I Was the Victim of a Crime. Do I Have to Be in the U.S. on a Valid Status to Apply for the U-Visa?
A U-Visa lets undocumented immigrants who were victims of crimes stay in the United States if they meet certain requirements. The U.S. Citizenship and Immigration Services (USCIS) offers special provisions for victims of substantial physical and/or mental abuse, allowing them to legally live in the U.S. for at least 4 years, or longer if they are eligible for a green card, which would allow them to stay in the country permanently. The stipulation is that the undocumented immigrant must comply with law enforcement or government officials in investigating or prosecuting someone else’s criminal activity.
Examples of crimes committed against you for which you may apply for the U-Visa include: domestic abuse, felonious assault, involuntary servitude, peonage, rape, sexual abuse, female genital mutilation, incest, kidnapping, false imprisonment, torture, human trafficking, blackmail, and more.
What Is a U-Visa, and How Do I Get One?
A U-Visa protects undocumented immigrants and helps the U.S. government solve crimes.
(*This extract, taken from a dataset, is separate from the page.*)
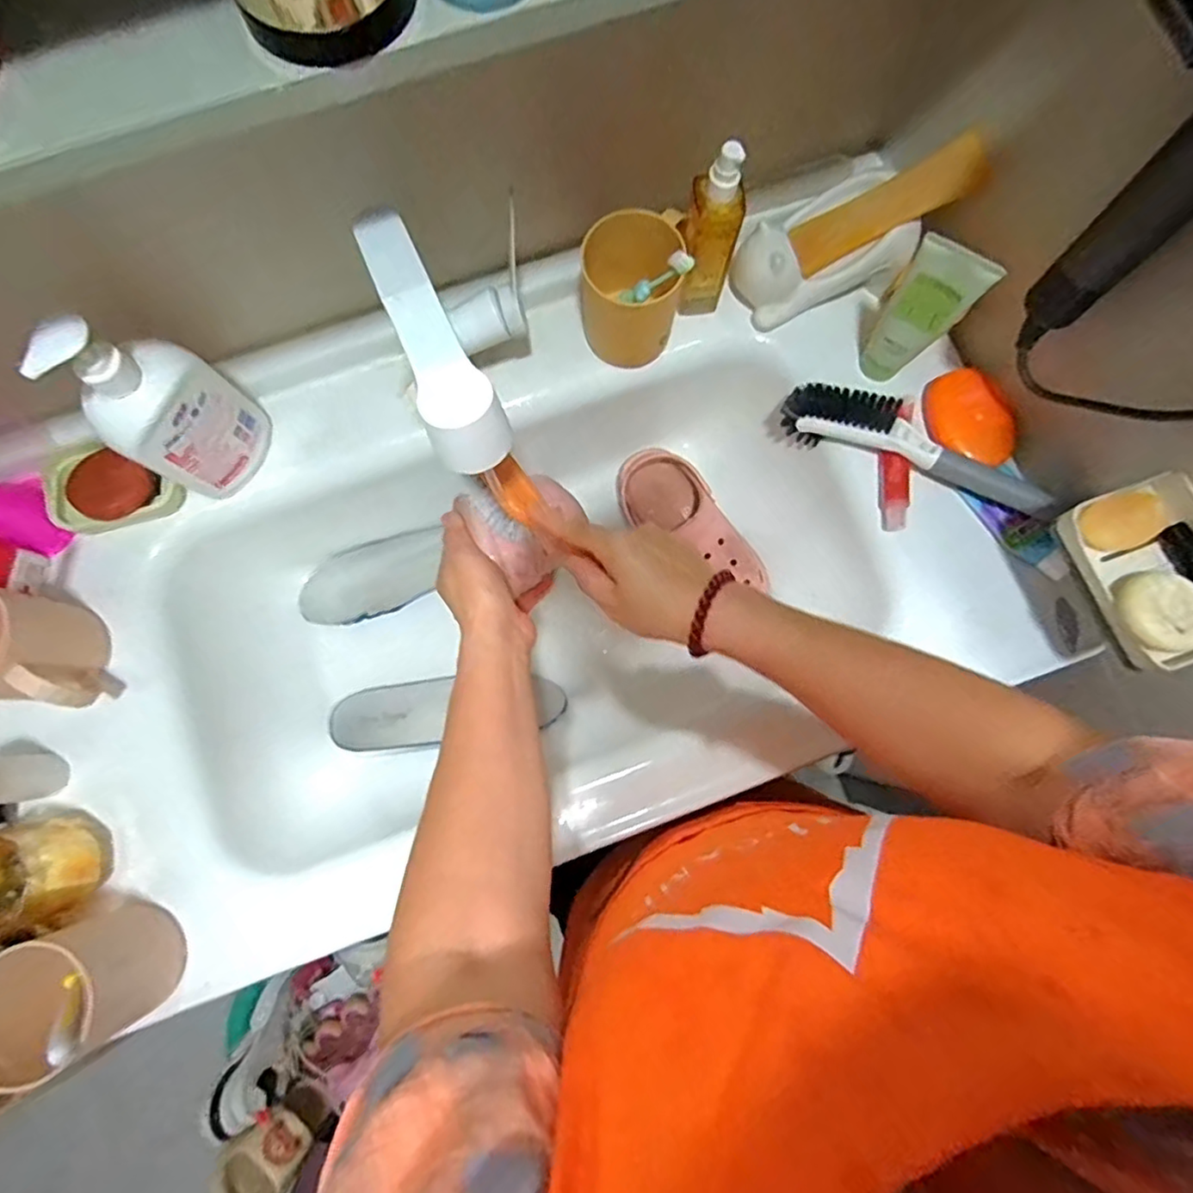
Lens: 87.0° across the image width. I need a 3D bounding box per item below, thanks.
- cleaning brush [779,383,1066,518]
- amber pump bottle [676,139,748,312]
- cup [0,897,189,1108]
[{"bbox_3d":[0.282,-0.127,0.558,0.235,0.062,0.040,28,81,5],"label":"cleaning brush"},{"bbox_3d":[0.094,-0.293,0.517,0.042,0.157,0.025,14,80,3],"label":"amber pump bottle"},{"bbox_3d":[-0.373,0.278,0.443,0.095,0.115,0.086,-30,81,-5],"label":"cup"}]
It provides these benefits to previously-undocumented immigrants:
- The individual may legally reside in the U.S. for 4 years, but after 3 years, they may apply for a green card to stay in the country permanently and potentially in the future be granted naturalization.
- A U-Visa holder may legally work in the United States without the need for employer sponsorship.
- Some of the applicants’ family members may also be eligible for a U-Visa.
To apply for the U-Visa, you will first need to fill out certain forms and papers supporting what you have said about the alleged crime you are reporting. You will then send said documents to USCIS, and the U.S. government will decide whether you successfully meet the requirements for a U-Visa. There is no need to go to court or have an interview, and although a lawyer is not required, a skilled immigration attorney can be your legal advocate. He or she can make sure your paperwork is accurate and detailed, so you may have the best chance of obtaining the U-Visa.
Who Is Eligible to Apply for the U-Visa?
You can apply for the U-Visa if you do not have any immigration status, or if your immigration papers or legal status have expired. You can also apply for a U-Visa if you are outside of the United States. Some may be surprised to learn that even if you have previously committed a crime or you were deported in the past, you are still eligible to apply for the U-Visa. Attorney Susham Modi has, for example, been successful in his past work of having a client granted a U visa despite a removal order.
U-Visa Requirements Checklist
If you meet these legal requirements, you may apply for a U-Visa (note: you must meet all requirements):
- You have been the victim of a qualifying crime that occurred in the United States
- You are helpful to the police and/or law enforcement
- You were substantially hurt either physically or mentally from the committed crime
Some of the documents to the government for U visa application can include, but are not limited to, the following as general examples only if they apply to you such as:
- Form I-918 Supplement B, also known as Supp-B: This shows that you helped law enforcement.
- Form I-918 is the main form for the U-Visa application.
- You must write a personal statement in your own words of what happened to you that will be submitted to the government, supporting your claim that you deserve the U-Visa. This must also contain a cover letter.
- Form I-192: If applicable, you will have to sign a waiver that you have committed either immigration or criminal violations and you need to have government permission to stay in the U.S.
- You must submit identification documents showing who you are, such as a passport or birth certificate.
- If you have them, you should submit any police and court records proving you were the victim of a crime.
- Your friends, family, doctors, or mental health professionals can send their own letter in which they talk about the crime and the harm you suffered as a result.